Young Archaeologist and Explorer Society
We crafted an interactive scavenger hunt experience to introduce families to the world of archaeology and its many applications.
Sitting inside a narrative wrapper of the Young Archaeologist and Explorer Society, “recruits” are invited to use a map to go through two challenges and earn their place in the society!
Designed to sit alongside a visiting King Tut exhibit, this edutainment experience tasks guests with completing two scavenger hunts and interacting with educators. The hunt encourages guests to study ancient Egyptian artifacts for clues and invites them to learn about how chemistry, physics, anthropology, and life sciences intersect with archaeology.
The Story of the Society
To help guide guests through our experience, we created Jen Alexandria, the president and founder Young Archaeologist and Explorer Society.
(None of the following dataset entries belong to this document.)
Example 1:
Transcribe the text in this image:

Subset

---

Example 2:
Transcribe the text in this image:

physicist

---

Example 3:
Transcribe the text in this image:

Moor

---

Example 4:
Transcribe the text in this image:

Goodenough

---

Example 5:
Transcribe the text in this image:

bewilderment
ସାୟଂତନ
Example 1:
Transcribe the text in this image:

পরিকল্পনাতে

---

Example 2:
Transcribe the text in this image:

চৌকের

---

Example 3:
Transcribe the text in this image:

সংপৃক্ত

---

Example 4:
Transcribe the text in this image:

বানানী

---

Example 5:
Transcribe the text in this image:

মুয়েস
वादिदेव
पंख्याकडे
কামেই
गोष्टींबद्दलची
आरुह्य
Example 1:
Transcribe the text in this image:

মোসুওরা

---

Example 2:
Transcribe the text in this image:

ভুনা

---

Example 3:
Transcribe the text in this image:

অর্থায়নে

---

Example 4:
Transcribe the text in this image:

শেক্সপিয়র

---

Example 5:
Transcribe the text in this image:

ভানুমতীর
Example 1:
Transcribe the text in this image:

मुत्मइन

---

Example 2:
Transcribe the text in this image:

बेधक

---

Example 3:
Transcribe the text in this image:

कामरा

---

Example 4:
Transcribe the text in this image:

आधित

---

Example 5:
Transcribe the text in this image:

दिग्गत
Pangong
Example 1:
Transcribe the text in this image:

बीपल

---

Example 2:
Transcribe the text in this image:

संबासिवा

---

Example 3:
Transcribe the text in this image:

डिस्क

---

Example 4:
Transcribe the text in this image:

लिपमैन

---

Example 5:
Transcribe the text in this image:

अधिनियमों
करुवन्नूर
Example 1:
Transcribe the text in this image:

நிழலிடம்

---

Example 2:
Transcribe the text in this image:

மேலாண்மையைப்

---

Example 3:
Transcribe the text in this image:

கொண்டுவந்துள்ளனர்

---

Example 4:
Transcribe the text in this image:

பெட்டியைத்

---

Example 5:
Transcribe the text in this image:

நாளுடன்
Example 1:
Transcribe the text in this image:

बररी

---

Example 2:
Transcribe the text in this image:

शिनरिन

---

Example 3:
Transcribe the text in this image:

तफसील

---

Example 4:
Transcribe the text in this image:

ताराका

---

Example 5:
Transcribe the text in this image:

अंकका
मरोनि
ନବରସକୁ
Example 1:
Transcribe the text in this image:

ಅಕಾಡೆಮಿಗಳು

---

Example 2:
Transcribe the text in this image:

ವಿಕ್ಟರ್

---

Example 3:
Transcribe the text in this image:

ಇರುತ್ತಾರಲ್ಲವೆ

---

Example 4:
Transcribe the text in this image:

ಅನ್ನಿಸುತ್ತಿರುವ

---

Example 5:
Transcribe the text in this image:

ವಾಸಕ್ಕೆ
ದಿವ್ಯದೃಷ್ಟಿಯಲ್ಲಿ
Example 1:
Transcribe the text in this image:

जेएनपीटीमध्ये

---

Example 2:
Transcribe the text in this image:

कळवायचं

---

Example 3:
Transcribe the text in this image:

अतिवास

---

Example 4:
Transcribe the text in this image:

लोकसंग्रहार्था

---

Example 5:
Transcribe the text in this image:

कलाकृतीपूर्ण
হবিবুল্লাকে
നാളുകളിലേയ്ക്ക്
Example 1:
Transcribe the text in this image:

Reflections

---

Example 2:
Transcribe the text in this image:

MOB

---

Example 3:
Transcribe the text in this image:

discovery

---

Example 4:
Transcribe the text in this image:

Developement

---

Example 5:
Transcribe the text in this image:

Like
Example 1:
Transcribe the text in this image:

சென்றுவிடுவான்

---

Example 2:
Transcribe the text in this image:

Once the leader of a cast of characters, we ultimately made the decision to make her a solitary, friendly voice that would guide guests via friendly, handwritten information.
We created a background for this character and allowed her to inform the build-out of the experience. At one point, the finale had players visiting Jen’s “office” to hear a recorded congratulatory message.
The map is the key and main interactive portion of the experience. We pushed for something tactile and full color, something a guest would be excited to keep afterwards. The front of the map is a smaller experience inside the exhibit, and the back of the map walks guests through a larger hunt that takes place over the entire museum.
The Hall of Explorers
This area not only showcases a selection of diverse archaeologists from history, but it’s also the secret endpoint to the experience. It’s here that guests interact with a touchscreen that welcomes them to the society and invites them to complete a membership certificate.
Our team collaborated with several others to think through the experience from the moment the guest steps in the doors. We playtested several iterations using mockups to make sure the experience was fun and achievable.
While the scavenger hunt is fun, it also ushers guests to specific areas of the museum where they can dive even deeper into learning. At each of these spots, museum educators have built out small experiences to build upon the clues left at each lab.
Our team wanted this experience to be accessible and exciting to everyone so we purposefully worked in strategies from The Exhibit Designs for Girls’ Engagement (EDGE) project, a research study from the Exploratorium (San Francisco). One example of this was to revisit more technical photos and turn them into watercolor sketches which introduced color to the piece and gave it a warmer, hand-made feel.